UB student’s beliefs call for a beard

Muhamed McBryde has loved wrestling ever since he can remember, but when he had to choose between shaving his beard and competing for the University at Buffalo, the decision was easy.

McBryde sat on the sidelines.

The pre-med student believes shaving the beard would compromise his faith. He is Muslim.

Even though NCAA rules clearly state that all competing wrestlers must be cleanshaven, the 17-year-old junior said he never considered getting rid of his facial hair.

“My religion says you’re supposed to keep a beard,” said McBryde of Buffalo.

His refusal to shave, though, cost him nearly a full season of competition.

The Council on American-Islamic Relations (CAIR), the nation’s largest Muslim civil rights and advocacy organization, today said that a Muslim wrestler at the University at Buffalo in New York has been granted a waiver by the NCAA to wear a beard he believes is required by his faith.

That action by the NCAA Wrestling Rules Committee came after CAIR’s intervention and after the civil rights group urged university officials to request the waiver.
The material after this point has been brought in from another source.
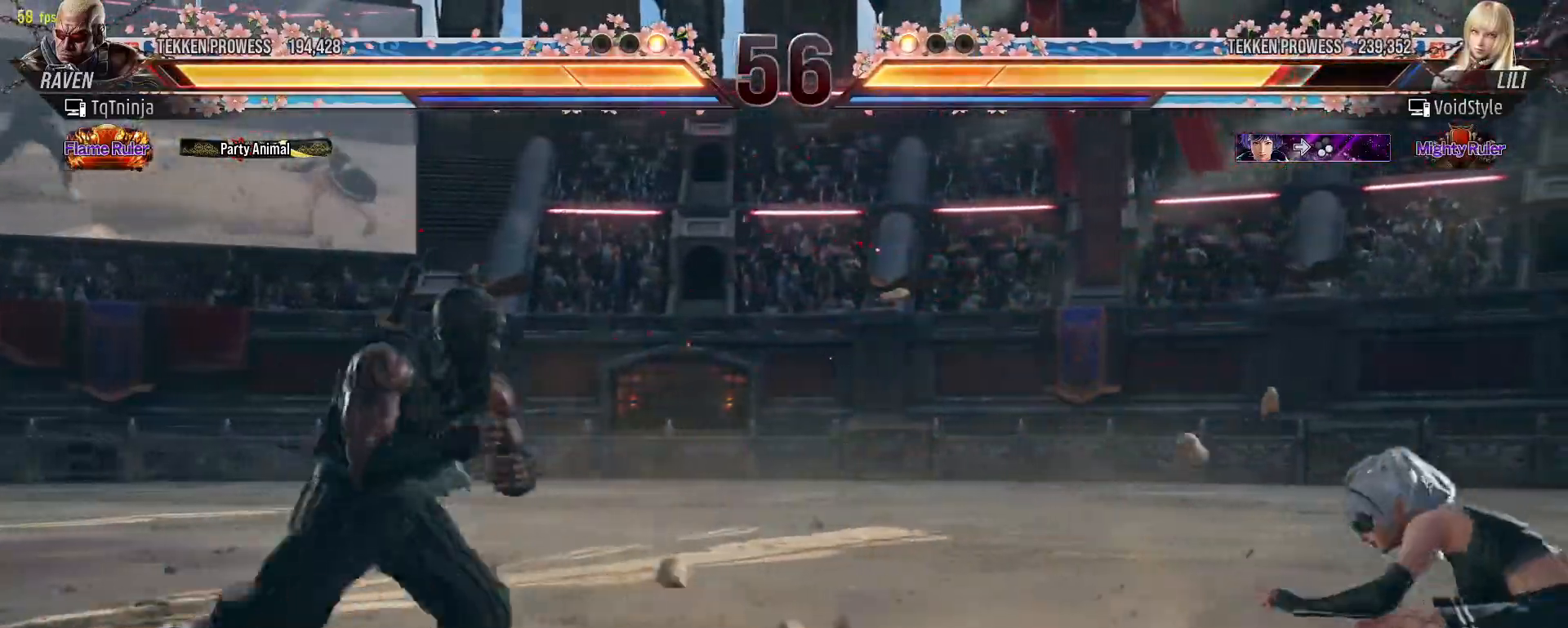
{"buttons": [], "left_stick": "right", "events": [[50, "left_stick", "left"], [133, "left_stick", "center"], [217, "left_stick", "left"], [450, "left_stick", "right"]]}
The Muslim wrestler will be allowed to compete with a beard during the 2014-15 season as long as he wears a face mask and chin strap.

NCAA rules currently ban beards, but they are permitted in international competition, including the Olympics.

“Now that this individual waiver has been granted, we will work with the NCAA to change its policy to allow beards for all competitors nationwide,” said Sadyia Khalique, director of operations for CAIR’s New York chapter (CAIR-NY). The wrestler’s family initially contacted CAIR-NY, which brought the issue to the university.

“We welcome this reasonable religious accommodation by the NCAA, which will enable Muslim athletes to participate in wrestling without violating their religious beliefs,” said CAIR Staff Attorney Gadeir Abbas, who worked with the family, the university and the NCAA to obtain the waiver.